A. In this week’s parsha, Hashem commands that Bnai Israel conduct another census. Throughout the Torah, there have already been three other accounts of the Jews being counted:
1. When the members of Yakov’s family traveled to Egypt, the Torah records there being seventy people.
2. When the Jews left Egypt the Torah records that 600,000 men departed. (Hashem called for a second count to show how plentiful the Jewish nation became in such a short time, despite any plans to exterminate the Jewish people.
3. On eleven of Tishrei, after the sin of the Golden Calf, the Jews were counted a third time.
What is the sense of all this counting? Why does Hashem need to count the people? Doesn’t He already know how many people there are?
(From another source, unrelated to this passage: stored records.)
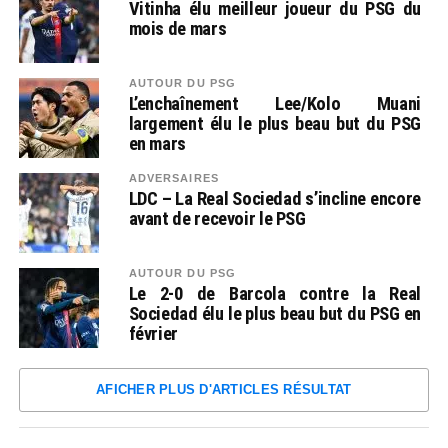
Vitinha élu meilleur joueur du PSG du
mois de mars
AUTOUR DU PSG
L’enchaînement Lee/Kolo Muani
largement élu le plus beau but du PSG
en mars
ADVERSAIRES
LDC – La Real Sociedad s’incline encore
avant de recevoir le PSG
AUTOUR DU PSG
Le 2-0 de Barcola contre la Real
Sociedad élu le plus beau but du PSG en
février
AFICHER PLUS D'ARTICLES RÉSULTAT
What is going on here?
One purpose for this additional counting, according to Gur Aryeh, was to ascertain each member of Bnai Israel’s ancestry. Seeing that the Mishkan- tabernacle or temple in the desert- had been inaugurated for one month, this area was Bnai Israel’s permanent home. So to, because the area had been established as permanent, Hashem’s shechina-Divine presence- was now permanently established in the Mishkan. Moreover, it is appropriate to have each family aware of their lineage so that the shechina can rest accordingly on each family.
Additionally, in this week’s parsha, the Jews were counted a fourth time, on the 1st of Iyar, because Hashem had scheduled for the Jews to enter the land of Israel twenty days later (of course this was before the sin of the spies, which caused the infamous forty year sojourn throughout the wilderness). The purpose of this count was to determine which men would qualify to serve in the army to conquer the land of Israel.
Furthermore, Hashem counts the Jewish people as many times as He does for one reason: Bnai Israel is a precious nation to Hashem. When something is precious to someone, one calculates it with much more scrutiny (For example: a diamond dealer counts his stones over and over for accuracy, after a work day businesses meticulously count their daily earnings). Every single Jew is valuable to Hashem. From the many times Hashem counts the Jewish people, we can see how treasured we truly are to Him. Rather than feeling like another “Jew amongst the crowd,” each and every single one of us should take pride in the fact that Hashem, the creator of infinite wisdom, who is so great that we can never cease to imagine His wondrous ways, cares about each and every single one of us individually! That alone is a lot to swallow, so sip slowly and remember how significant you are in the eyes of the Holy One.